Sedert 1809 was de Hollandsche kerk te Ambon gebruikt als pakhuis en de Maleische gemeente had sedert 1781 geen eigen kerk bezeten. Bijgeloof en onkunde waren onder de Moluksche Christenen, wier aantal op minstens 20.000 werden geschat, zeer groot.
Wat niet te verwonderen is, daar vele gemeenten in tientallen van jaren geen zendeling of predikant hadden gezien. Voor een Maleisch Nieuw Testament met psalmen betaalde men 20 rijksdaalders.
Gods Woord was „dierbaar” in die dagen.Met blijmoedigen geloofsijver heeft Kam zich aan het zendingswerk gegeven. Op zijn eigen schoener deed hij vele en verre bezoekreizen, welke zich uitstrekten tot de naburige eilanden, ja zelfs tot den Timor-Archipel toe. Allereerst zorgde hij er voor dat in het groote gebrek aan Bijbels werd voorzien door het Britsch en Buitenlandsch Bijbelgenootschap. In ons land liet hij drukken honderd duizend psalmboeken. Op zijn eigen drukkerij te Ambon werden de kleinere geschriften gedrukt, o.a. een Maleische Catechismus.
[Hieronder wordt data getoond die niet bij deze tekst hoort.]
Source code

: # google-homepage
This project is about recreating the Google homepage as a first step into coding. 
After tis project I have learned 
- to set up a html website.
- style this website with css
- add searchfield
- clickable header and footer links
Het groote gebrek aan Inlandsche Helpers deed hem stichten een Instituut tot opleiding van „Nationale Medehelpers”.
Tot bestrijding ook der finantiëele moeilijkheden, werd er gevormd een „Medewerkend Hulpgenootschap”, waarvan de algemeene leiding uitging voor al den zendingsarbeid op de omliggende eilanden. Rijk gezegend werd het werk, zoodat overal gezien werd een opleven van het bijna vervallen Christendom. Door de komst van meerdere zendelingen en door Inlandsche Helpers wist hij de Christengemeenten weer te organiseeren en tot grooten bloei te brengen. Tot aan zijn dood toe, Juli 1833, bleef hij zijn zendingsreizen uitstrekken, zoodat niet ten onrechte als „Apostel der Molukken” zijn naam in de zendingsgeschiedenis is bewaard gebleven. Hij was waarlijk een „apostolisch” man en een van zijn levensbeschrijvingen noemt hem: „de vader van de Moluksche Christenen in de 19de eeuw, ook van het werk des Nederlandsch Zendelinggenootschaps in deze streken”.